Location: Atlantis, Spiky Tower
Depth: 485

Solution to Read Between the Lines

by Catherine Olsson and Joshua Oreman

Answer: ROILING

The puzzle is a PNG image with a transparent background containing 16 bytes of seemingly random data in hex:

These bytes are a block encrypted with AES, and the key can be found in four parts encoded in the image in various ways. The image's background is transparent, and removing the transparency reveals the first part of the key: AES KEY PART / ONE OF FOUR / 37 61 9E 2B.

The pastel-colored pixels in the formerly transparent part of the image all have different values, except for one bluish-green value that appears many times above the first line of text in the image. This might be noticed by histogramming the pixel values (many image manipulation programs provide such a function), or by visually noticing that the upper-left hand corner of the image has two pixels of the same color. The spaces between these common-colored pixels encode characters: one other pixel = A, . . . , twenty-six other pixels = Z. The start and end of the sequence is delimited by pairs of the common-colored pixel with no other pixels in between. The encoded message here (with spaces added for readability) is AES KEY PART TWO OF FOUR B ZERO NINE C E D D FIVE.

The third part of the key is encoded in the low bit of the red channel starting underneath the last line of visible text. If a pixel has an odd red value, it represents a 1 bit; otherwise it represents a 0 bit. To emphasize this aspect, all green and blue pixel values and all red pixel values before and after the encoded message are even. If the bitstream thus extracted is read off as bytes of ASCII data, one obtains AES KEY PART THREE OF FOUR: THREE SEVEN ZERO THREE SIX TWO C FOUR.

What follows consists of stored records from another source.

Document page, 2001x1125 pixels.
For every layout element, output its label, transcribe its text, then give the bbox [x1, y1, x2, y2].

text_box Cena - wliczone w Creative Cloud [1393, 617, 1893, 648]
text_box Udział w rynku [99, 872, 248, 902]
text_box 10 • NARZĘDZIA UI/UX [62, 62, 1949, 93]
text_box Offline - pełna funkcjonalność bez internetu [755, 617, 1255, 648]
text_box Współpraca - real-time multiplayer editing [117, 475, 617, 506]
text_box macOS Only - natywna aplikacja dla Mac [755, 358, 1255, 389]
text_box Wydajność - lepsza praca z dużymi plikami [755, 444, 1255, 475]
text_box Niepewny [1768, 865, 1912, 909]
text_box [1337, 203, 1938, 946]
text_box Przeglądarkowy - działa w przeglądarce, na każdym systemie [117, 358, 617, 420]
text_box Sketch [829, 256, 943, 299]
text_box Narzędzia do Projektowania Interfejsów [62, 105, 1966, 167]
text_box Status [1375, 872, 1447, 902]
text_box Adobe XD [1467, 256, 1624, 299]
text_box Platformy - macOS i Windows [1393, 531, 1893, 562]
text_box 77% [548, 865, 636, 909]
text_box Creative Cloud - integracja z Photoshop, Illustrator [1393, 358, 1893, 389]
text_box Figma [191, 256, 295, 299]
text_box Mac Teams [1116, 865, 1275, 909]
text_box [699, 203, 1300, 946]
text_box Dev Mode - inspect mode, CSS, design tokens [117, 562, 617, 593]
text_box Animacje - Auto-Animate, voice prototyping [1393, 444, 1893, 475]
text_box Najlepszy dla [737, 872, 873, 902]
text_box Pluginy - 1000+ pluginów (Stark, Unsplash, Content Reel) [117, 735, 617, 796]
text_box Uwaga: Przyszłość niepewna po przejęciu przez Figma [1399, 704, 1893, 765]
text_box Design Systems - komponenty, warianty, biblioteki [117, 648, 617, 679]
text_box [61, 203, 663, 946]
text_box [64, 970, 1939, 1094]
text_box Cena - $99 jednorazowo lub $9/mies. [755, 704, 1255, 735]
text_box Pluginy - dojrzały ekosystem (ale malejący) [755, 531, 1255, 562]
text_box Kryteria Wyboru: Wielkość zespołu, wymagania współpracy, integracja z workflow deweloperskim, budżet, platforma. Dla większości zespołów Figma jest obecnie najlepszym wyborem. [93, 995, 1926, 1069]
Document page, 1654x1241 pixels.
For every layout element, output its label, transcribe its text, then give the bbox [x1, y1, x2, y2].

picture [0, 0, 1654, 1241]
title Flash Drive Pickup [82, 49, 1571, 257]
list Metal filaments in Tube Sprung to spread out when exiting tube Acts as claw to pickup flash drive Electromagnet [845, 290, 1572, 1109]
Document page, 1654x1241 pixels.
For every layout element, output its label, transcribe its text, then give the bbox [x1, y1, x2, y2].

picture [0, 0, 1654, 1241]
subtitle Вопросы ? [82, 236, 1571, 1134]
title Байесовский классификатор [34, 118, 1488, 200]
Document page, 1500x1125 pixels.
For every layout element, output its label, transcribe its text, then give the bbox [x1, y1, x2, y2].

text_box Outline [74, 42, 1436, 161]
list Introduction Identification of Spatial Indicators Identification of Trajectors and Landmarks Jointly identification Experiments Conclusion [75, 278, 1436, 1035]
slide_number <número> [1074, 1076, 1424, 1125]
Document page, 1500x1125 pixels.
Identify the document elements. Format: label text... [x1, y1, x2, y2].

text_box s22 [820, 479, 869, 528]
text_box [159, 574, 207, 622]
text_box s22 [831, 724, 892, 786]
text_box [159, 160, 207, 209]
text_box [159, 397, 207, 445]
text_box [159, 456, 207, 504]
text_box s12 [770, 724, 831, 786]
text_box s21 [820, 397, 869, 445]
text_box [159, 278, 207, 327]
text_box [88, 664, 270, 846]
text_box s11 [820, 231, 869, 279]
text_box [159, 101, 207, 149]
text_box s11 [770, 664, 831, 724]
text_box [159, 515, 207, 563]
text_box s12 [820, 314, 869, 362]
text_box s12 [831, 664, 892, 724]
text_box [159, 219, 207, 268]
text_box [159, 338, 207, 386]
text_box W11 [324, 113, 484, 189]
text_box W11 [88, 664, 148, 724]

The below image emphasizes the encodings of the second part of the key (by spaces between the common pixel value in the top rows of the image; the common pixel is more brightly colored) and the third part of the key (in the bottom bit of the red channel in the bottom rows of the image; odd-colored pixels are more brightly colored and even-colored ones are more pastel).

The final portion of the key can be found in a tEXt (text key/value pair) chunk in the PNG file, separate from the image data. It could be extracted either by using a PNG-inspection utility or by running a command such as strings on the image (or looking at a hex dump). Its keyword part is AES KEY PART FOUR OF FOUR and its value is D6 37 E4 7F.

Putting all these together, we get a key of

37 61 9E 2B      B0 9C ED D5      37 03 62 C4      D6 37 E4 7F

Using this to decrypt the AES block (written in non-transparent text in the image)

E7 F0 5C 07      AB BB 61 95      73 8A 7B C0      8F 92 68 9D

we get the ASCII text ANSWER = ROILING.